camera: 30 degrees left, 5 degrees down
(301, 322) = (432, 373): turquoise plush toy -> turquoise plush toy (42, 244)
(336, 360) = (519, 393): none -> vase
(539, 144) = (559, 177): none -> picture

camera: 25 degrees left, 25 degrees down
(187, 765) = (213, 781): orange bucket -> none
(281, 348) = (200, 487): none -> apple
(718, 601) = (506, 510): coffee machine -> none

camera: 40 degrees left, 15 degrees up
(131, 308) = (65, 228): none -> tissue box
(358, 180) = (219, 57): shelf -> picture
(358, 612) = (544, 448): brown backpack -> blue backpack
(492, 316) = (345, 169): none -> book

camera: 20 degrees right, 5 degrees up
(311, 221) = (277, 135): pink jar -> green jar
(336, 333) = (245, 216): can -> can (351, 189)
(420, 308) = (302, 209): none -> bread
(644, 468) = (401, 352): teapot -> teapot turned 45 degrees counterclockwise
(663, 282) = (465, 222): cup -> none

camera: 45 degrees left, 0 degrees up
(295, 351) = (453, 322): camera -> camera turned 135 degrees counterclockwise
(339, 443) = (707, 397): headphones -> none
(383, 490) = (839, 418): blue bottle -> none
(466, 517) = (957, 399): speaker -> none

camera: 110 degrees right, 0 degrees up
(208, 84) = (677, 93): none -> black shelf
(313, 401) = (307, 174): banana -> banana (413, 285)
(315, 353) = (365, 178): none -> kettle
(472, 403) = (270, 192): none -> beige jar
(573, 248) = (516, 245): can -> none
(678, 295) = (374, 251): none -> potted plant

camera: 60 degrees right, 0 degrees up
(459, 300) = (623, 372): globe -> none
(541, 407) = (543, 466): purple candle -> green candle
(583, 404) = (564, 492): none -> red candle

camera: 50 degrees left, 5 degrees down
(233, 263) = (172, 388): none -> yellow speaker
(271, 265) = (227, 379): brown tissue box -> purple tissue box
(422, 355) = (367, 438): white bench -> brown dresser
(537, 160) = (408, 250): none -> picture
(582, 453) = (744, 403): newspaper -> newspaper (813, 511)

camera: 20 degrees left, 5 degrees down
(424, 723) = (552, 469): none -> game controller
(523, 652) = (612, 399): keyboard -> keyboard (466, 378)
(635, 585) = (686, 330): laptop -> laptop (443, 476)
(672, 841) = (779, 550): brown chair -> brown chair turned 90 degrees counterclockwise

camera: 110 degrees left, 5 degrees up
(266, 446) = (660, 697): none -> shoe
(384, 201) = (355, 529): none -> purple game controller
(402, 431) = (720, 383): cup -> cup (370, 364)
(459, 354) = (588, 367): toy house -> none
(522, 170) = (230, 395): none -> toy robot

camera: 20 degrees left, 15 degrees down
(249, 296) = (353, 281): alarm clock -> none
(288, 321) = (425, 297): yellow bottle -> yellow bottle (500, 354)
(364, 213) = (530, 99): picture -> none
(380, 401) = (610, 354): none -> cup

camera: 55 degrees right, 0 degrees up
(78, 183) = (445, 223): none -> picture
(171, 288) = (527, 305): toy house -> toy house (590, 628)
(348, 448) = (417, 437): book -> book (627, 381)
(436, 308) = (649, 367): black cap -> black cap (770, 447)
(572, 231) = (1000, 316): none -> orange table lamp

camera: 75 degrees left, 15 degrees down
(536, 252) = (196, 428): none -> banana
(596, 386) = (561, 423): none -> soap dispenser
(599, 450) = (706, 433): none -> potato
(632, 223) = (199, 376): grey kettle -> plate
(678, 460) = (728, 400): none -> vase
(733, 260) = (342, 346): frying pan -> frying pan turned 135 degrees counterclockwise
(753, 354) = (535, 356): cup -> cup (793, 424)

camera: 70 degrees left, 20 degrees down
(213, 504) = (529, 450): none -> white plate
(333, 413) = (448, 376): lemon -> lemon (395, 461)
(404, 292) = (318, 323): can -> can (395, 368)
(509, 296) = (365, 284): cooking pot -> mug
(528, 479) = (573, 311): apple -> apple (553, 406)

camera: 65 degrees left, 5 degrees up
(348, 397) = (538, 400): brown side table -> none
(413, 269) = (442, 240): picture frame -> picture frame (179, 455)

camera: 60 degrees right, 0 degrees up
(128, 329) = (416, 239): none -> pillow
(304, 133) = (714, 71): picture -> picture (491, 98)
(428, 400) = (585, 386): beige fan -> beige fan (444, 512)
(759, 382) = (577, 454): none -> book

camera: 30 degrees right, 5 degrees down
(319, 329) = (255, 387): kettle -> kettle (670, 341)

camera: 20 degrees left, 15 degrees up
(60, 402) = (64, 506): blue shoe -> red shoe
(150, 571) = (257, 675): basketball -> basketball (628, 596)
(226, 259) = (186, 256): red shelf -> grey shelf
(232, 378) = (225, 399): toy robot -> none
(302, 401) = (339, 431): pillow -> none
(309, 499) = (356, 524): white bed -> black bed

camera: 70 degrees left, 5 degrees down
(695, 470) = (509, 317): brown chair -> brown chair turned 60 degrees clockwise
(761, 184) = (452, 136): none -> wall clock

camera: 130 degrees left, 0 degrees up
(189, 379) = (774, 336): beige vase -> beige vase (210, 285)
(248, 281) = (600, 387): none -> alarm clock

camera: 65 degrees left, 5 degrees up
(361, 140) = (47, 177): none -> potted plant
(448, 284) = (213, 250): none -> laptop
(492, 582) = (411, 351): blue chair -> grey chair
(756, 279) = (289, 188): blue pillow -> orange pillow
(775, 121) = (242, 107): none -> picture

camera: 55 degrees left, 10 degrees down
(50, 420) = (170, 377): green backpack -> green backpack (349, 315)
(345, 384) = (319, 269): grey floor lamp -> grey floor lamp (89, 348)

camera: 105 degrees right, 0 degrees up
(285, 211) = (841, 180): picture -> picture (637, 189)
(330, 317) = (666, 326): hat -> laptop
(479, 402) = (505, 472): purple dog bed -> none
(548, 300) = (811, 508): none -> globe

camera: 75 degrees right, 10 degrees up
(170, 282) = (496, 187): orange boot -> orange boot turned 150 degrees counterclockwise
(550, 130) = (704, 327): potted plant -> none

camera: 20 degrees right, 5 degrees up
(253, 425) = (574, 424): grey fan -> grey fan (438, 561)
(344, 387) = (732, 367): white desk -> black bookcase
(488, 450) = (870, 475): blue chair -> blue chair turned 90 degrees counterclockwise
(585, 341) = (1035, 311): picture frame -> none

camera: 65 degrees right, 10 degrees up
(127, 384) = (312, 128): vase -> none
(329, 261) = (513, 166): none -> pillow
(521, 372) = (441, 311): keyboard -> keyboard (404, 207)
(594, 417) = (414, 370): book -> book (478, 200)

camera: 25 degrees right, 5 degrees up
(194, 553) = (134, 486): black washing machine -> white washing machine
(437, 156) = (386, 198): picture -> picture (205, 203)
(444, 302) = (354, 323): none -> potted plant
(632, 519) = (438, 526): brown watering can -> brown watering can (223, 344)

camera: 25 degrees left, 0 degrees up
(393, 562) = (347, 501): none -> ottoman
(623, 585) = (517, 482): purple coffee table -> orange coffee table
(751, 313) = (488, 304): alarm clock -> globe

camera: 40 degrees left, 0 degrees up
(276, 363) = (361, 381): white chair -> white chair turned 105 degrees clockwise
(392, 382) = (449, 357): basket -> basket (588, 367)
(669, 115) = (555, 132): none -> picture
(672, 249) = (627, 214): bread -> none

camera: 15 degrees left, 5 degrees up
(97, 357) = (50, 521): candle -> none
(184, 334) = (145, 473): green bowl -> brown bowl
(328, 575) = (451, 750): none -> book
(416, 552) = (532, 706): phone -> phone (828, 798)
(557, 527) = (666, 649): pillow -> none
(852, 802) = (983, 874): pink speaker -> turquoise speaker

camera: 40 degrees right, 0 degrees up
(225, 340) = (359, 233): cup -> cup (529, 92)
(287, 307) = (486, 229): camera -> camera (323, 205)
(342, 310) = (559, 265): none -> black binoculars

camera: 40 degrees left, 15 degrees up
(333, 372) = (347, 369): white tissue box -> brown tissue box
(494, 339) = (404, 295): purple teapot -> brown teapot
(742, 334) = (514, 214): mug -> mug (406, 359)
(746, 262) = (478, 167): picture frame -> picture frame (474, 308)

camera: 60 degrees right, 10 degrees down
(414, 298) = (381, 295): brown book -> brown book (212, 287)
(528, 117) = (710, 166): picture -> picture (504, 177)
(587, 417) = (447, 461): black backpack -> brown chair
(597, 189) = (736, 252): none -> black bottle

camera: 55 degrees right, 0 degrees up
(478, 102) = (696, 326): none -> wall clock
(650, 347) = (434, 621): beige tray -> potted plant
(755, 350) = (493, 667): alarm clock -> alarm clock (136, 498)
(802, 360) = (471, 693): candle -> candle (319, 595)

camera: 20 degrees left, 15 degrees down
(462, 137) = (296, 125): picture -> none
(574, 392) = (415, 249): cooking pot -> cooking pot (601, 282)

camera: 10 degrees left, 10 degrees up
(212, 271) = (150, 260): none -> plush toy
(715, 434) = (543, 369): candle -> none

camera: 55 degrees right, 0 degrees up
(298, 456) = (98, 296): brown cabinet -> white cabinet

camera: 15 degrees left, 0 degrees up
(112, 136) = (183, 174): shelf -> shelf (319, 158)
━━━━━━━━
• Requirement: Please reproduce exactly the lines in the listing above from the one containing "(295, 351) = (453, 322): camera" through the one containing "(208, 84) = (677, 93): none -> black shelf", both included, and nothing more.

• Solution to the exercise:
(295, 351) = (453, 322): camera -> camera turned 135 degrees counterclockwise
(339, 443) = (707, 397): headphones -> none
(383, 490) = (839, 418): blue bottle -> none
(466, 517) = (957, 399): speaker -> none

camera: 110 degrees right, 0 degrees up
(208, 84) = (677, 93): none -> black shelf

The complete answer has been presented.